On Tue, Jul 19, 2022 at 11:59 PM Petr Křemen @.***> wrote:
Catalog file does not seem to be used for --input-iri (tested on query command). Based on the documentation I am not completely sure if it is a bug, or intended behaviour. Yet, for my use-case I would like to use the provided catalog for any IRI around (i.e. not only in owl:imports statements, but also in --input-iri parameters).
Example:
test.owl:
@prefix owl: http://www.w3.org/2002/07/owl# . http://test.org/test.owl a owl:Ontology ; owl:imports http://test.org/test-imported.owl .
test-imported.owl:
@prefix owl: http://www.w3.org/2002/07/owl# . http://test.org/test-imported.owl a owl:Ontology .
test.rq: ASK {}
catalog-custom-name.xml
The following commands succeeds robot query --catalog catalog-custom-name.xml --input test.owl --query test.rq output.csv robot query --input test-imported.owl --query test.rq output.csv
while the following fails 'robot query --catalog catalog-custom-name.xml --input-iri http://test.org/test-imported.owl --query test.rq output.csv'
with org.semanticweb.owlapi.io.OWLOntologyCreationIOException: test.org
— Reply to this email directly, view it on GitHub https://github.com/ontodev/robot/issues/1030, or unsubscribe https://github.com/notifications/unsubscribe-auth/AAAMMOINFI3EKIPVJ3AFVRTVU6PTZANCNFSM54COVUJA . You are receiving this because you are subscribed to this thread.Message ID: @.***>
Yes, this is intended behaviour. Checking for a local catalogue file is cheap and fast, and matches Protege's behaviour. So ROBOT makes a guess and checks for local catalogs without asking. Making a network request based on a guess could take seconds and cause other unexpected behaviour.
@psiotwo are you proposing that when using --input-iri http://example.com/foo.owl we should interpret --catalog cat.xml as relative, so http://example.com/cat.xml? That seems slightly too "magical" to me. I doubt that anybody is using a remote input with a local catalogue, but changing this behaviour would break that.
Maybe we could add an explicit --catalog-iri http://example.com/cat.xml option.
@jamesaoverton I think you're responding to something different. To me the request is totally sensible. An IRI input specified via --input-iri is currently directly requested, but IRIs in its imports are first mapped to URLs using the provided catalog, then requested. The IRI given to --input-iri should first be mapped to a URL via the catalog before it's requested. (I didn't know this was the case, just believing the report so far).
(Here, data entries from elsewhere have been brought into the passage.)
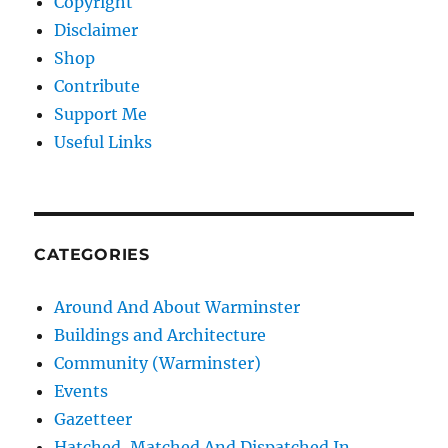
Copyright
Disclaimer
Shop
Contribute
Support Me
Useful Links
CATEGORIES
Around And About Warminster
Buildings and Architecture
Community (Warminster)
Events
Gazetteer
Hatched, Matched And Dispatched In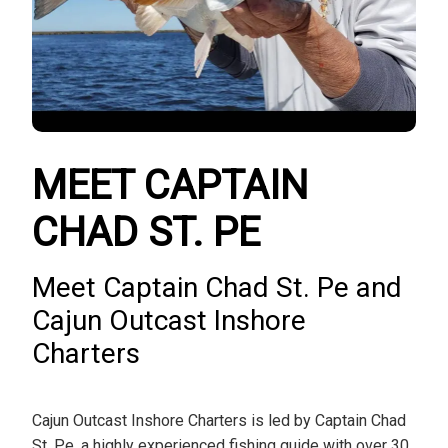
MEET CAPTAIN
CHAD ST. PE
Meet Captain Chad St. Pe and
Cajun Outcast Inshore
Charters
Cajun Outcast Inshore Charters is led by Captain Chad
St. Pe, a highly experienced fishing guide with over 30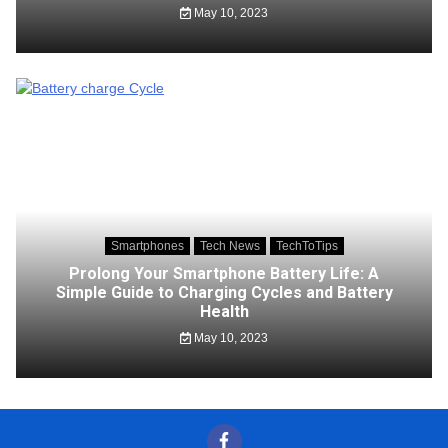
May 10, 2023
Smartphones
Tech News
TechToTips
Prolong Your Smartphone Battery Life: A
Simple Guide to Charging Cycles and Battery
Health
May 10, 2023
I think it's just a bug. The catalog is added to the manager before loading, but then an IRIDocumentSource is created, which I guess forces it to treat the provided IRI as a physical location:
https://github.com/ontodev/robot/blob/c7071a76178967639af30d2f56d5ca05644230b7/robot-core/src/main/java/org/obolibrary/robot/IOHelper.java#L513
I think this is by design, you are assumed to know the paths or urls of your inputs. I can see the use case for using logical names instead but I think technically introducing this could be breaking behavior if introduced?
@cmungall If the current behaviour is not a bug :-) then probably yes - it might happen that if the --input-iri is dereferenceable, after my proposal, it can be rewired to another URL based on the mapping provided by the local catalog. (Yet, using the same IRI for different resources is a bad practice anyway.)
In case the current behaviour is correct, at least the parameter name --input-iri is misleading (should be --input-url).
Yes, this is intended behaviour.
@jamesaoverton my point was different (not remote catalogs, but using local catalogs for resolving physical URLs of --input-iri parameters), as @balhoff points out.
Checked. Works in 1.9.1.